### EXTRACTED DATA
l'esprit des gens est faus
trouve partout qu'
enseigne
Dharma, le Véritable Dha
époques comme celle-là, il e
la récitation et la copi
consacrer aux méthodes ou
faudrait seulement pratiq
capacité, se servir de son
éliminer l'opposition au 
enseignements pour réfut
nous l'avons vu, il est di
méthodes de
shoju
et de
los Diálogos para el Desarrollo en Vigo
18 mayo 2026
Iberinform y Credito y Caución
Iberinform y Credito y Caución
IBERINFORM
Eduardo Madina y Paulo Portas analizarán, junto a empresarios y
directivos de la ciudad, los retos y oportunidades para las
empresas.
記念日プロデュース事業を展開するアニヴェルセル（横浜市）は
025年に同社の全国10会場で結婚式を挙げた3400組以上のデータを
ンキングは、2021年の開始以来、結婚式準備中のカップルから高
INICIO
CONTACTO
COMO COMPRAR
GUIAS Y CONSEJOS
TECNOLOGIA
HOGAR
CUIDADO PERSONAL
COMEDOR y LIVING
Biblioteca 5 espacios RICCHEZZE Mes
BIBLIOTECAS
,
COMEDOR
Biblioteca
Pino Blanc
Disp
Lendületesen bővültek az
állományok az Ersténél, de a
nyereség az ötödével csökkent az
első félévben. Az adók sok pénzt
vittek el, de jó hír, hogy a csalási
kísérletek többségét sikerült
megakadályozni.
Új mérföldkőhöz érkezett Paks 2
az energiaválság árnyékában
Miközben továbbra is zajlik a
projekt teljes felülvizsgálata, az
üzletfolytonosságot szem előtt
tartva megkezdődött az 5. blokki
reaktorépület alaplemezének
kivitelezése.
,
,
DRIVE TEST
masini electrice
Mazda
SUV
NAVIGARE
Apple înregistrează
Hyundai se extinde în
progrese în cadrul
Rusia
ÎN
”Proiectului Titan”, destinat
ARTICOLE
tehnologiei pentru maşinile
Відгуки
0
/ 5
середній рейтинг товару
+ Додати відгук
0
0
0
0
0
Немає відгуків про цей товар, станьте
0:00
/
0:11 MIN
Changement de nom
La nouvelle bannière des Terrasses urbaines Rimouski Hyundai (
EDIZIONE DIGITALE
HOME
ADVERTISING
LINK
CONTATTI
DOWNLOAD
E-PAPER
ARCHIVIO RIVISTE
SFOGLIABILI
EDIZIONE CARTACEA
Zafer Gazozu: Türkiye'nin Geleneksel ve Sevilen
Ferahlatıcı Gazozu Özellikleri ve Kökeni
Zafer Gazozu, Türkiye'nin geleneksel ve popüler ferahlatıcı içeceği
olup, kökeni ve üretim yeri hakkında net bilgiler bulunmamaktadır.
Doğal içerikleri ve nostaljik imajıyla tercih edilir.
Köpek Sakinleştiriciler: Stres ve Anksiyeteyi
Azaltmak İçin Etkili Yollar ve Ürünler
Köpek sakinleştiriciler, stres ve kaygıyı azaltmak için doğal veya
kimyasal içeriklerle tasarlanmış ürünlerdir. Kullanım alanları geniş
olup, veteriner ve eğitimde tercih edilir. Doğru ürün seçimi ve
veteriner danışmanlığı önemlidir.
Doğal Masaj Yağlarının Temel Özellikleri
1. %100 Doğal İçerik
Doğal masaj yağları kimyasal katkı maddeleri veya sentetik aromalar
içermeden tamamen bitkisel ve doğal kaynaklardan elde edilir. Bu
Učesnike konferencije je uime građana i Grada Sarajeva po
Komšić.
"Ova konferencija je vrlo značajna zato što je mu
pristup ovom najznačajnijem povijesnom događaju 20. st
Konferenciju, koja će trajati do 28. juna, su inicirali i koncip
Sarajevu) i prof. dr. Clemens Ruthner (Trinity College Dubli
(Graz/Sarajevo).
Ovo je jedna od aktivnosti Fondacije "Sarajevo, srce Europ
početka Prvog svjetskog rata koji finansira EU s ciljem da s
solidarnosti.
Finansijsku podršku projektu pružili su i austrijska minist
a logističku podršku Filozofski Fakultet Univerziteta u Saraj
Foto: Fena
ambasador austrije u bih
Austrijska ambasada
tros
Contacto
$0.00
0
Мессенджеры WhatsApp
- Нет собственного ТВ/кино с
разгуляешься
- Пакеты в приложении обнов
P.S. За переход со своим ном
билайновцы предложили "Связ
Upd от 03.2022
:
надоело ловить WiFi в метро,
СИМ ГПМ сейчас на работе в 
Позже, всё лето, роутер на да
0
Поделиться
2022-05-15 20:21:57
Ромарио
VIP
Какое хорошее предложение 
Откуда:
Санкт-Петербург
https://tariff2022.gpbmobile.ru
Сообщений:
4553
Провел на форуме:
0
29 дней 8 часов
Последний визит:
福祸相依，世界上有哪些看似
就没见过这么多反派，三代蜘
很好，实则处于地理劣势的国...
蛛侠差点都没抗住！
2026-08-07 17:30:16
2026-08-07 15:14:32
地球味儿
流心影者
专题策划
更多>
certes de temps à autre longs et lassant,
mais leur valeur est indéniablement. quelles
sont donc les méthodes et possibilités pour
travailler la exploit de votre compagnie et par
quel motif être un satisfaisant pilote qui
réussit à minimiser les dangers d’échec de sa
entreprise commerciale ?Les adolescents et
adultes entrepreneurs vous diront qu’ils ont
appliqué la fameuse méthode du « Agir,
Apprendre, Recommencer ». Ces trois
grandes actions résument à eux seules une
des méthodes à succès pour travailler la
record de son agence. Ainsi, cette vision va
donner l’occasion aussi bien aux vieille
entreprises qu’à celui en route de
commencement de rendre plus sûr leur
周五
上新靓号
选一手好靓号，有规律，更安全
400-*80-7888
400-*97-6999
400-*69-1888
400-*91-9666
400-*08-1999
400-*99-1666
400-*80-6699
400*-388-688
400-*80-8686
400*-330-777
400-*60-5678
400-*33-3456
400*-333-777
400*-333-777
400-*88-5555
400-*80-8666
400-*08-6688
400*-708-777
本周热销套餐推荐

### ACTION ITEM
Give every line of text from the entries above as a numbered list, leaving out blank lines.

### EXERCISE RESPONSE
1. l'esprit des gens est faus
2. trouve partout qu'
3. enseigne
4. Dharma, le Véritable Dha
5. époques comme celle-là, il e
6. la récitation et la copi
7. consacrer aux méthodes ou
8. faudrait seulement pratiq
9. capacité, se servir de son
10. éliminer l'opposition au 
11. enseignements pour réfut
12. nous l'avons vu, il est di
13. méthodes de
14. shoju
15. et de
16. los Diálogos para el Desarrollo en Vigo
17. 18 mayo 2026
18. Iberinform y Credito y Caución
19. Iberinform y Credito y Caución
20. IBERINFORM
21. Eduardo Madina y Paulo Portas analizarán, junto a empresarios y
22. directivos de la ciudad, los retos y oportunidades para las
23. empresas.
24. 記念日プロデュース事業を展開するアニヴェルセル（横浜市）は
25. 025年に同社の全国10会場で結婚式を挙げた3400組以上のデータを
26. ンキングは、2021年の開始以来、結婚式準備中のカップルから高
27. INICIO
28. CONTACTO
29. COMO COMPRAR
30. GUIAS Y CONSEJOS
31. TECNOLOGIA
32. HOGAR
33. CUIDADO PERSONAL
34. COMEDOR y LIVING
35. Biblioteca 5 espacios RICCHEZZE Mes
36. BIBLIOTECAS
37. ,
38. COMEDOR
39. Biblioteca
40. Pino Blanc
41. Disp
42. Lendületesen bővültek az
43. állományok az Ersténél, de a
44. nyereség az ötödével csökkent az
45. első félévben. Az adók sok pénzt
46. vittek el, de jó hír, hogy a csalási
47. kísérletek többségét sikerült
48. megakadályozni.
49. Új mérföldkőhöz érkezett Paks 2
50. az energiaválság árnyékában
51. Miközben továbbra is zajlik a
52. projekt teljes felülvizsgálata, az
53. üzletfolytonosságot szem előtt
54. tartva megkezdődött az 5. blokki
55. reaktorépület alaplemezének
56. kivitelezése.
57. ,
58. ,
59. DRIVE TEST
60. masini electrice
61. Mazda
62. SUV
63. NAVIGARE
64. Apple înregistrează
65. Hyundai se extinde în
66. progrese în cadrul
67. Rusia
68. ÎN
69. ”Proiectului Titan”, destinat
70. ARTICOLE
71. tehnologiei pentru maşinile
72. Відгуки
73. 0
74. / 5
75. середній рейтинг товару
76. + Додати відгук
77. 0
78. 0
79. 0
80. 0
81. 0
82. Немає відгуків про цей товар, станьте
83. 0:00
84. /
85. 0:11 MIN
86. Changement de nom
87. La nouvelle bannière des Terrasses urbaines Rimouski Hyundai (
88. EDIZIONE DIGITALE
89. HOME
90. ADVERTISING
91. LINK
92. CONTATTI
93. DOWNLOAD
94. E-PAPER
95. ARCHIVIO RIVISTE
96. SFOGLIABILI
97. EDIZIONE CARTACEA
98. Zafer Gazozu: Türkiye'nin Geleneksel ve Sevilen
99. Ferahlatıcı Gazozu Özellikleri ve Kökeni
100. Zafer Gazozu, Türkiye'nin geleneksel ve popüler ferahlatıcı içeceği
101. olup, kökeni ve üretim yeri hakkında net bilgiler bulunmamaktadır.
102. Doğal içerikleri ve nostaljik imajıyla tercih edilir.
103. Köpek Sakinleştiriciler: Stres ve Anksiyeteyi
104. Azaltmak İçin Etkili Yollar ve Ürünler
105. Köpek sakinleştiriciler, stres ve kaygıyı azaltmak için doğal veya
106. kimyasal içeriklerle tasarlanmış ürünlerdir. Kullanım alanları geniş
107. olup, veteriner ve eğitimde tercih edilir. Doğru ürün seçimi ve
108. veteriner danışmanlığı önemlidir.
109. Doğal Masaj Yağlarının Temel Özellikleri
110. 1. %100 Doğal İçerik
111. Doğal masaj yağları kimyasal katkı maddeleri veya sentetik aromalar
112. içermeden tamamen bitkisel ve doğal kaynaklardan elde edilir. Bu
113. Učesnike konferencije je uime građana i Grada Sarajeva po
114. Komšić.
115. "Ova konferencija je vrlo značajna zato što je mu
116. pristup ovom najznačajnijem povijesnom događaju 20. st
117. Konferenciju, koja će trajati do 28. juna, su inicirali i koncip
118. Sarajevu) i prof. dr. Clemens Ruthner (Trinity College Dubli
119. (Graz/Sarajevo).
120. Ovo je jedna od aktivnosti Fondacije "Sarajevo, srce Europ
121. početka Prvog svjetskog rata koji finansira EU s ciljem da s
122. solidarnosti.
123. Finansijsku podršku projektu pružili su i austrijska minist
124. a logističku podršku Filozofski Fakultet Univerziteta u Saraj
125. Foto: Fena
126. ambasador austrije u bih
127. Austrijska ambasada
128. tros
129. Contacto
130. $0.00
131. 0
132. Мессенджеры WhatsApp
133. - Нет собственного ТВ/кино с
134. разгуляешься
135. - Пакеты в приложении обнов
136. P.S. За переход со своим ном
137. билайновцы предложили "Связ
138. Upd от 03.2022
139. :
140. надоело ловить WiFi в метро,
141. СИМ ГПМ сейчас на работе в 
142. Позже, всё лето, роутер на да
143. 0
144. Поделиться
145. 2022-05-15 20:21:57
146. Ромарио
147. VIP
148. Какое хорошее предложение 
149. Откуда:
150. Санкт-Петербург
151. https://tariff2022.gpbmobile.ru
152. Сообщений:
153. 4553
154. Провел на форуме:
155. 0
156. 29 дней 8 часов
157. Последний визит:
158. 福祸相依，世界上有哪些看似
159. 就没见过这么多反派，三代蜘
160. 很好，实则处于地理劣势的国...
161. 蛛侠差点都没抗住！
162. 2026-08-07 17:30:16
163. 2026-08-07 15:14:32
164. 地球味儿
165. 流心影者
166. 专题策划
167. 更多>
168. certes de temps à autre longs et lassant,
169. mais leur valeur est indéniablement. quelles
170. sont donc les méthodes et possibilités pour
171. travailler la exploit de votre compagnie et par
172. quel motif être un satisfaisant pilote qui
173. réussit à minimiser les dangers d’échec de sa
174. entreprise commerciale ?Les adolescents et
175. adultes entrepreneurs vous diront qu’ils ont
176. appliqué la fameuse méthode du « Agir,
177. Apprendre, Recommencer ». Ces trois
178. grandes actions résument à eux seules une
179. des méthodes à succès pour travailler la
180. record de son agence. Ainsi, cette vision va
181. donner l’occasion aussi bien aux vieille
182. entreprises qu’à celui en route de
183. commencement de rendre plus sûr leur
184. 周五
185. 上新靓号
186. 选一手好靓号，有规律，更安全
187. 400-*80-7888
188. 400-*97-6999
189. 400-*69-1888
190. 400-*91-9666
191. 400-*08-1999
192. 400-*99-1666
193. 400-*80-6699
194. 400*-388-688
195. 400-*80-8686
196. 400*-330-777
197. 400-*60-5678
198. 400-*33-3456
199. 400*-333-777
200. 400*-333-777
201. 400-*88-5555
202. 400-*80-8666
203. 400-*08-6688
204. 400*-708-777
205. 本周热销套餐推荐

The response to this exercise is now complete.